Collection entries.

============

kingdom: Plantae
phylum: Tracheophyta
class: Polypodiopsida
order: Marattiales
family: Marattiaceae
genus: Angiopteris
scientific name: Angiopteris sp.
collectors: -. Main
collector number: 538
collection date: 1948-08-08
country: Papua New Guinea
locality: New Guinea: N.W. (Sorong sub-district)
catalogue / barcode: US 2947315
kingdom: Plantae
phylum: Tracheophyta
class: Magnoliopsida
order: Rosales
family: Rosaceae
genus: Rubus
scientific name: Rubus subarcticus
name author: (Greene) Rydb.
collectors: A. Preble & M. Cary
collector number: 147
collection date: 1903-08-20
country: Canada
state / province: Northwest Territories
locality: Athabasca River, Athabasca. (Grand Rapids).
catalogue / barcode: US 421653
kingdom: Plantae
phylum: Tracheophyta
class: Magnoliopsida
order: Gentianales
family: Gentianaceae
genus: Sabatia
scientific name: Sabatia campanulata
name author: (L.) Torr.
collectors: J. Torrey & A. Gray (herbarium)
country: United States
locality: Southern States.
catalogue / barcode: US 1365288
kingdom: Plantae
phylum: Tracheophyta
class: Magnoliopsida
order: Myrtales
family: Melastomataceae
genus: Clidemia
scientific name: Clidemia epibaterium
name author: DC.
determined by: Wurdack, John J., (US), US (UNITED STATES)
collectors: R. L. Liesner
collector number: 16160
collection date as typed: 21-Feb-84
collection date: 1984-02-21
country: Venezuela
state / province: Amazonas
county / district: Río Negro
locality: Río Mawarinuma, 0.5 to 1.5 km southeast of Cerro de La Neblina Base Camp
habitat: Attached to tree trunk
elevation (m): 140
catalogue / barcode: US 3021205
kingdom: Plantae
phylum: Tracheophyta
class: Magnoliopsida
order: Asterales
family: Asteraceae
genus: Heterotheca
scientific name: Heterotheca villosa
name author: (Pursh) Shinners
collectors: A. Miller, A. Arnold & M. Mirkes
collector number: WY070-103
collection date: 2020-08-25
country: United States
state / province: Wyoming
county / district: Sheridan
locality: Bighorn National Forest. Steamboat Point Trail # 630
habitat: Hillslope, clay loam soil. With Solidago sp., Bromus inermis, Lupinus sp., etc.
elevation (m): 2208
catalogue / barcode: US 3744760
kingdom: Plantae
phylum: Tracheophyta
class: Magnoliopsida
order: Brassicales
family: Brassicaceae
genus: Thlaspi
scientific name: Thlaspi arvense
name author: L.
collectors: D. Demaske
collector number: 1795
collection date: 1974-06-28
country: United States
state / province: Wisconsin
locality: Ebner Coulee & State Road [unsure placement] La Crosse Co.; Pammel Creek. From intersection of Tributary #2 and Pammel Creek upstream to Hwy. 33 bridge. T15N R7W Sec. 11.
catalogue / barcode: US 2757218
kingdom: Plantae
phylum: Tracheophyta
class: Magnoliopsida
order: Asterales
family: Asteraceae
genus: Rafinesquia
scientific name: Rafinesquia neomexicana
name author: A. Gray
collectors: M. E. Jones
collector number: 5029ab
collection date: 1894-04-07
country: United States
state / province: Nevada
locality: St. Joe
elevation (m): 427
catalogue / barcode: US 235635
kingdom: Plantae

============

Task directions.
Please swap "catalogue" for "catalog" throughout the records, and write them out again with everything else left as it is.

Complete answer.
kingdom: Plantae
phylum: Tracheophyta
class: Polypodiopsida
order: Marattiales
family: Marattiaceae
genus: Angiopteris
scientific name: Angiopteris sp.
collectors: -. Main
collector number: 538
collection date: 1948-08-08
country: Papua New Guinea
locality: New Guinea: N.W. (Sorong sub-district)
catalog / barcode: US 2947315
kingdom: Plantae
phylum: Tracheophyta
class: Magnoliopsida
order: Rosales
family: Rosaceae
genus: Rubus
scientific name: Rubus subarcticus
name author: (Greene) Rydb.
collectors: A. Preble & M. Cary
collector number: 147
collection date: 1903-08-20
country: Canada
state / province: Northwest Territories
locality: Athabasca River, Athabasca. (Grand Rapids).
catalog / barcode: US 421653
kingdom: Plantae
phylum: Tracheophyta
class: Magnoliopsida
order: Gentianales
family: Gentianaceae
genus: Sabatia
scientific name: Sabatia campanulata
name author: (L.) Torr.
collectors: J. Torrey & A. Gray (herbarium)
country: United States
locality: Southern States.
catalog / barcode: US 1365288
kingdom: Plantae
phylum: Tracheophyta
class: Magnoliopsida
order: Myrtales
family: Melastomataceae
genus: Clidemia
scientific name: Clidemia epibaterium
name author: DC.
determined by: Wurdack, John J., (US), US (UNITED STATES)
collectors: R. L. Liesner
collector number: 16160
collection date as typed: 21-Feb-84
collection date: 1984-02-21
country: Venezuela
state / province: Amazonas
county / district: Río Negro
locality: Río Mawarinuma, 0.5 to 1.5 km southeast of Cerro de La Neblina Base Camp
habitat: Attached to tree trunk
elevation (m): 140
catalog / barcode: US 3021205
kingdom: Plantae
phylum: Tracheophyta
class: Magnoliopsida
order: Asterales
family: Asteraceae
genus: Heterotheca
scientific name: Heterotheca villosa
name author: (Pursh) Shinners
collectors: A. Miller, A. Arnold & M. Mirkes
collector number: WY070-103
collection date: 2020-08-25
country: United States
state / province: Wyoming
county / district: Sheridan
locality: Bighorn National Forest. Steamboat Point Trail # 630
habitat: Hillslope, clay loam soil. With Solidago sp., Bromus inermis, Lupinus sp., etc.
elevation (m): 2208
catalog / barcode: US 3744760
kingdom: Plantae
phylum: Tracheophyta
class: Magnoliopsida
order: Brassicales
family: Brassicaceae
genus: Thlaspi
scientific name: Thlaspi arvense
name author: L.
collectors: D. Demaske
collector number: 1795
collection date: 1974-06-28
country: United States
state / province: Wisconsin
locality: Ebner Coulee & State Road [unsure placement] La Crosse Co.; Pammel Creek. From intersection of Tributary #2 and Pammel Creek upstream to Hwy. 33 bridge. T15N R7W Sec. 11.
catalog / barcode: US 2757218
kingdom: Plantae
phylum: Tracheophyta
class: Magnoliopsida
order: Asterales
family: Asteraceae
genus: Rafinesquia
scientific name: Rafinesquia neomexicana
name author: A. Gray
collectors: M. E. Jones
collector number: 5029ab
collection date: 1894-04-07
country: United States
state / province: Nevada
locality: St. Joe
elevation (m): 427
catalog / barcode: US 235635
kingdom: Plantae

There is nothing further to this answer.